Noémie Buffault aussi est d’avis qu’il n’y a « aucun réseau social, outil ou format qui fera faire l’économie d’un beau rendu, et cela demande du boulot ». Mais au-delà des outils, pour elle, « le changement massif est celui des mentalités et cultures, qu’on n’a pas encore complètement défini ou saisi, et qui implique aussi une transformation des organisations. »

« Il faut entrainer les équipes présidentielles à participer à cet enjeu du numérique. Je me suis laissé entrainer à le faire sur Twitter. C’est un outil un peu dangereux, qu’il faut savoir maitriser, pour lancer et défendre des idées, et réagir à des offensives venant de divers endroits, mais il faut pouvoir lutter avec les mêmes outils. Le plus intéressant reste le déploiement d’une communication positive sur nos institutions, sur les initiatives que nous prenons, le partage des valeurs que nous défendons. »

Les réseaux sociaux à l’heure de la professionnalisation

Un levier stratégique de notoriété

Sophie Barré, cheffe de projet réseaux sociaux au sein d’Inria, a démarré dans l’ESR en 2012 à l’Université Cergy-Pontoise : « Les réseaux sociaux existaient et les universités y étaient, mais il n’y avait pas de stratégie. Cela s’est professionnalisé en très peu de temps. » Avec une conséquence sur la posture du community manager :

« C’est devenu un poste transverse et stratégique, qui arrive au début des projets pour voir comment les construire en se servant des réseaux sociaux pas juste comme d’un  »push« , mais comme un levier stratégique de notoriété, ou de recrutement. C’est une caisse de résonance qui permet de tirer les enseignements, de tester des formats et outils. »

Sur son expérience à Inria, elle dit être arrivée au début de la refonte de la plateforme de marque. « C’est le moment où on repose nos fondamentaux, et donc cela m’a permis d’apporter ma vision et redire que les réseaux sociaux doivent être au cœur de tous les sujets. »

En lien avec les relations presse, l’événementiel, l’éditorial, elle participe à « repenser les supports, les cibles, les lignes éditoriales, les stratégies de présence ». Il s’agit selon elle d’un travail « de longue haleine », et qui réclame des moyens.

La transformation de l’organisation

Nicolas Ruques est référent réseaux et médias sociaux au sein de la délégation à la communication des ministères de l’éducation et du Mesri, depuis 2014. Il a constaté une structuration en cinq ans.

« Il faut voir le chemin parcouru. À l’époque, il y avait seulement un compte Twitter commun pour le ministère de l’éducation nationale, avec le supérieur et la recherche. Aujourd’hui, le Mesri a son compte, celui de Frédérique Vidal est géré par le cabinet. Sur le web aussi, on est passé de sites plaquette à des sites médias, avec des contenus où on raconte la vie des étudiants, des services ».
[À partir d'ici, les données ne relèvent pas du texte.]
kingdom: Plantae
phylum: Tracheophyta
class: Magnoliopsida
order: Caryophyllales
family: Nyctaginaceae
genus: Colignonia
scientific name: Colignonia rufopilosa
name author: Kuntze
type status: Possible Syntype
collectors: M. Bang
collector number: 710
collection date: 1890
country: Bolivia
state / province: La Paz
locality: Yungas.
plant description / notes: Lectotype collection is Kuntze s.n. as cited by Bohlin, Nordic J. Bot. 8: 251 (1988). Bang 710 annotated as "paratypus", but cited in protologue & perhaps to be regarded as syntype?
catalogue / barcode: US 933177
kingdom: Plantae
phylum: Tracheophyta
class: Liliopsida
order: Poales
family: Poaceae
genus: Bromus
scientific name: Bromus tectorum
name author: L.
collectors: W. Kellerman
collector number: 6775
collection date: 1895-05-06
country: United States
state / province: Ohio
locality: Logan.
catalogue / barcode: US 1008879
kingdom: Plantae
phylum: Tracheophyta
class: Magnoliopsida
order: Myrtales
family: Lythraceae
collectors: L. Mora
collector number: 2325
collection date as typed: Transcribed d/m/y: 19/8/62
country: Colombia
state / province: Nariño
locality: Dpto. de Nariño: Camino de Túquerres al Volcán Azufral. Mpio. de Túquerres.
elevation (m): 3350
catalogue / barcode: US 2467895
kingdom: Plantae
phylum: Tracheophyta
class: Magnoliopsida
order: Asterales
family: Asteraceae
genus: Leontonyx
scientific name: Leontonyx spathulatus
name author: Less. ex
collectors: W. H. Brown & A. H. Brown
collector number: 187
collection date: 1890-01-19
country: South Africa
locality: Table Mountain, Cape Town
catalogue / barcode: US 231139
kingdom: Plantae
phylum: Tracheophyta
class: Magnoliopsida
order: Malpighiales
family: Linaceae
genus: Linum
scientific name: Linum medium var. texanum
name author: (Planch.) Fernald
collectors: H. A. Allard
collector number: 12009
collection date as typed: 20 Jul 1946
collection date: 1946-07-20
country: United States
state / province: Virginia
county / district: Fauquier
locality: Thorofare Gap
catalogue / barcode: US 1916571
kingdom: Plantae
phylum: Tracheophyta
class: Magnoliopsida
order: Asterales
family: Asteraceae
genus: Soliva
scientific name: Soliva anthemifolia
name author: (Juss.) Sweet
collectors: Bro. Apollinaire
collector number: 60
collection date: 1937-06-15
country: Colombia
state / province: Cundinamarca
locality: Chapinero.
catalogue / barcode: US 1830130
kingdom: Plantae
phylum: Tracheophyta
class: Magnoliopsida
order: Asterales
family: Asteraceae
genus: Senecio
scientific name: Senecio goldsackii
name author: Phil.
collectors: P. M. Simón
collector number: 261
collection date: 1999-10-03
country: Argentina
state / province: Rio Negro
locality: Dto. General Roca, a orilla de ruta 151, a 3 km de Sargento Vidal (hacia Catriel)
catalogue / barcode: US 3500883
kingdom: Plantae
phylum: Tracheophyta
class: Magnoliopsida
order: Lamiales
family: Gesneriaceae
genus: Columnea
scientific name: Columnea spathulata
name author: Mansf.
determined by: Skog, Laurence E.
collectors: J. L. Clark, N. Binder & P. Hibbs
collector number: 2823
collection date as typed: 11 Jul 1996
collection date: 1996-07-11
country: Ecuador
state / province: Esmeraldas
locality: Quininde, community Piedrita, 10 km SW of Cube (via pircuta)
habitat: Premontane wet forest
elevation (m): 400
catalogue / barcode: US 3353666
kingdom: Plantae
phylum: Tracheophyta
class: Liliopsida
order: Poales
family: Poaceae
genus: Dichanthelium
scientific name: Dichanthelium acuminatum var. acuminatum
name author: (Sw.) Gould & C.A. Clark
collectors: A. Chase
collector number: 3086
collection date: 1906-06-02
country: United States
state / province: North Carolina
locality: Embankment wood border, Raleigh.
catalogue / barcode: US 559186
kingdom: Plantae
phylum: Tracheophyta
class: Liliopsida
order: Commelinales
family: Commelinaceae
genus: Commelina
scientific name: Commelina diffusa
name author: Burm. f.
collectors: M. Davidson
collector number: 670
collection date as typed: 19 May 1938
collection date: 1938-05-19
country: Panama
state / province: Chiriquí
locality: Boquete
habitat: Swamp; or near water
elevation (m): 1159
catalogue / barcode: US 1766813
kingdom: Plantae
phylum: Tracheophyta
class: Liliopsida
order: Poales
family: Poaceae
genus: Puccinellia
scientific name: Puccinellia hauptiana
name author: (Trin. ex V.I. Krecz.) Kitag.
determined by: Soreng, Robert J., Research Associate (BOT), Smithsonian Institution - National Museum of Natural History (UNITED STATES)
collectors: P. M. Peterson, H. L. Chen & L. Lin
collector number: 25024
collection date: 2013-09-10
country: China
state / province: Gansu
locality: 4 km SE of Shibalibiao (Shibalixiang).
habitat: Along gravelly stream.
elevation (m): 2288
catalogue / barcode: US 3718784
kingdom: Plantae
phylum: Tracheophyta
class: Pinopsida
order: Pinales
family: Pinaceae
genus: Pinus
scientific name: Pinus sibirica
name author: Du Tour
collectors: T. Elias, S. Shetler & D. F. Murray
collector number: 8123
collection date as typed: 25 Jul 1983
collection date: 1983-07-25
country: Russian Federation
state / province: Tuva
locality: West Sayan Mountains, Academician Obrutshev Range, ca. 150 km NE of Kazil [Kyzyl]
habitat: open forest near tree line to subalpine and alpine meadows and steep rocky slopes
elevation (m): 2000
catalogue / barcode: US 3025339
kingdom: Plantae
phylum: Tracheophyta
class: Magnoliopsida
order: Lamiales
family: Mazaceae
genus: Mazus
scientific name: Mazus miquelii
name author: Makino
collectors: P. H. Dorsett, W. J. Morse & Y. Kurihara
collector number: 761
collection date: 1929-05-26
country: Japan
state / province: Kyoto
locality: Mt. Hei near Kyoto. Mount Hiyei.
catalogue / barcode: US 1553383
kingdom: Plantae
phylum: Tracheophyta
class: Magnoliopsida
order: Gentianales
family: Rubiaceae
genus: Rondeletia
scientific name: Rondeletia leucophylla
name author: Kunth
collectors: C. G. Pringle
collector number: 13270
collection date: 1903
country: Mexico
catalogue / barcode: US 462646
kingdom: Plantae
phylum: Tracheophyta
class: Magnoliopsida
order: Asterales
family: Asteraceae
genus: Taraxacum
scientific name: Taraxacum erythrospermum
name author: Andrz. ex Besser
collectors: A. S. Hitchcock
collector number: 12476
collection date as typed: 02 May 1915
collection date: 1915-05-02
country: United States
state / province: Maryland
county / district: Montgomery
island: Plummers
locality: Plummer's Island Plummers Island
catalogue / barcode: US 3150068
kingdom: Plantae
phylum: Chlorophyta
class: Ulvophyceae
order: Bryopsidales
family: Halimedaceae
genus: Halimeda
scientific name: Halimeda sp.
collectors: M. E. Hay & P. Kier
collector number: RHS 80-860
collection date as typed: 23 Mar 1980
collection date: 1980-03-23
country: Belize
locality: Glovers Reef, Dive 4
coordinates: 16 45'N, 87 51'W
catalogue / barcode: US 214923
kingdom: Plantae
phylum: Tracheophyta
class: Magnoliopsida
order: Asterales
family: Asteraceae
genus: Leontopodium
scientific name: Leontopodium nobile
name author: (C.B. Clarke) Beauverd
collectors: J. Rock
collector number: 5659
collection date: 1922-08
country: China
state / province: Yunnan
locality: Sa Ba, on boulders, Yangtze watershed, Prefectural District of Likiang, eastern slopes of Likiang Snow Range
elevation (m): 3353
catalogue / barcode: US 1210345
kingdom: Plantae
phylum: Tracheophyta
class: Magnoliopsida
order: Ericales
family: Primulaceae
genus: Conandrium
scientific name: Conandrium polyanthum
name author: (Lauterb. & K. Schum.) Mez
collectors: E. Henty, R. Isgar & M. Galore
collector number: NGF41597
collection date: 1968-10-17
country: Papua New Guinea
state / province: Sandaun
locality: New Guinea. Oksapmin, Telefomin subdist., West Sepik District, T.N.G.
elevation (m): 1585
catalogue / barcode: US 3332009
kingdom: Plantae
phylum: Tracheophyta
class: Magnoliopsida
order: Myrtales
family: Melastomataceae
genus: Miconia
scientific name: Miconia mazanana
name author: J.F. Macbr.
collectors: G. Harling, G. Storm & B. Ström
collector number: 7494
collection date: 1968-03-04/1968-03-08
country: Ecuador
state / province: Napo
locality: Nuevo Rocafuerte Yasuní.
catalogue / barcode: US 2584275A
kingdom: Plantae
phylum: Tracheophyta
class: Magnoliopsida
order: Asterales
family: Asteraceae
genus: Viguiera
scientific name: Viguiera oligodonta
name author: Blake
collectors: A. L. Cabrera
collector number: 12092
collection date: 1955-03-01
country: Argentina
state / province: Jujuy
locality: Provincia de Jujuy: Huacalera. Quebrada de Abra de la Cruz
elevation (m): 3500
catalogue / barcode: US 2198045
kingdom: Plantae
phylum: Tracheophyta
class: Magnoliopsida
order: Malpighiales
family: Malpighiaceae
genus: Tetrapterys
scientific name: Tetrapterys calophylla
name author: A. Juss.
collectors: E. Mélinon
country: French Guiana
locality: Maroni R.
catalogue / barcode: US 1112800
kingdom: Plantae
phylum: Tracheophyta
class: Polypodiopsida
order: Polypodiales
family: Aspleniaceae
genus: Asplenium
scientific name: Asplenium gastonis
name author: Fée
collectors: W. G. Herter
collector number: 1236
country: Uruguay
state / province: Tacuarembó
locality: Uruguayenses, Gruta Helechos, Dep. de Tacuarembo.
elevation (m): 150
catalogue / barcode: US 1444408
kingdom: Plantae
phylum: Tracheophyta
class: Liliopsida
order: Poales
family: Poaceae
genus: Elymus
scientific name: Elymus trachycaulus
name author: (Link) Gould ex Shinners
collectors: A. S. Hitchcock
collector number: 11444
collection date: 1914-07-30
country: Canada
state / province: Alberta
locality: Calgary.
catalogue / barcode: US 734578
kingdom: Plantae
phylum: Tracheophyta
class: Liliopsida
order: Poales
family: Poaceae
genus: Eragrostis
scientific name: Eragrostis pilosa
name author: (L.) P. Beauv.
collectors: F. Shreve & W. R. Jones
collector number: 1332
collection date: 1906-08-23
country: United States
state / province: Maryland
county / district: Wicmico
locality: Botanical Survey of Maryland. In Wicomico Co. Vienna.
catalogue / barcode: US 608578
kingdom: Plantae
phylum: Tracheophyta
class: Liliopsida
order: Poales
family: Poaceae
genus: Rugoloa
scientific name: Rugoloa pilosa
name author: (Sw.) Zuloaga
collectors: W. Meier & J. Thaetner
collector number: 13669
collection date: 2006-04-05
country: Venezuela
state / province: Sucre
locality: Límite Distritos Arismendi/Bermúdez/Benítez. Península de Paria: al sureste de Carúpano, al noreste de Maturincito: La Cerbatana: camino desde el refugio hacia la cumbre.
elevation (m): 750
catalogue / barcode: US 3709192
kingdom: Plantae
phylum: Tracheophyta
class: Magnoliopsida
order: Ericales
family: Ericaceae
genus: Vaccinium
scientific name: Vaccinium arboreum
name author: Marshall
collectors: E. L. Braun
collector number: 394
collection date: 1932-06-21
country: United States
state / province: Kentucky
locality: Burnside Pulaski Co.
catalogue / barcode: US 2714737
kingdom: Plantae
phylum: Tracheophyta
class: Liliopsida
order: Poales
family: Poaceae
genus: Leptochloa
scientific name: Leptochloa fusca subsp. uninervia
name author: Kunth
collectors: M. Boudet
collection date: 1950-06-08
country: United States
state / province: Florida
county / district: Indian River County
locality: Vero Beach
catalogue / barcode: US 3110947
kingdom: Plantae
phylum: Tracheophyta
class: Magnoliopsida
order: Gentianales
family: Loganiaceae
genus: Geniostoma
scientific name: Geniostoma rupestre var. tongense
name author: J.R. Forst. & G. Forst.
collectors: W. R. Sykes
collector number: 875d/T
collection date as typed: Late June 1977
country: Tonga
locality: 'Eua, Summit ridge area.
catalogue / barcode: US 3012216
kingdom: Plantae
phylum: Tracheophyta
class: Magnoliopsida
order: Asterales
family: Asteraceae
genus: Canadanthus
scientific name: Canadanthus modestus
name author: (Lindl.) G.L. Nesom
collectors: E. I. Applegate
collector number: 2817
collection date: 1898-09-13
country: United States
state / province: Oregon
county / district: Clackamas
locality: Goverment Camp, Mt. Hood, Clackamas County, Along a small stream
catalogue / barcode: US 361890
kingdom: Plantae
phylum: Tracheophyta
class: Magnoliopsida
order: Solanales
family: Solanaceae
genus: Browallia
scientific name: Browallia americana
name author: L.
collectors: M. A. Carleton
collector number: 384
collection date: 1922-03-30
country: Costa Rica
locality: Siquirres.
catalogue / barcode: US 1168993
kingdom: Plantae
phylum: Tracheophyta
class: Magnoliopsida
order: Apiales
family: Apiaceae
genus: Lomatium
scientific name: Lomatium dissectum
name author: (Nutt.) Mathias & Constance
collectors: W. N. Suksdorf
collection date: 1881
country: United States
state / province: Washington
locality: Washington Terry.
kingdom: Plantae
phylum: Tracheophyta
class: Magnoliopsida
Même s’il met en avant la question des moyens, pour lui, la transformation la plus importante à réaliser est celle de l’organisation :

« Au début, on me demandait de faire valider tous les tweets du ministère, et heureusement on s’est rendu compte que ça n’allait pas avec les codes de l’outil et qu’on ne pouvait pas pérenniser ça.

Même si c’est mieux aujourd’hui, on n’a pas encore une autonomie totale, alors que c’est là que ça se joue. Et ce n’est pas le community manager dans son coin qui peut convaincre la présidence de le faire : ça c’est le combat des directeurs ou directrices de la communication. »

Articuler print et web pour les contenus et les services

La question de l’articulation entre les supports écrits et le numérique se pose encore. « Il y a un durcissement des positions entre print et web, dans tous les secteurs, et il faut en prendre acte », dit Benjamin Thierry. Pour lui « recourir au print doit avoir un objectif clair, celui de la valeur pour la cible ».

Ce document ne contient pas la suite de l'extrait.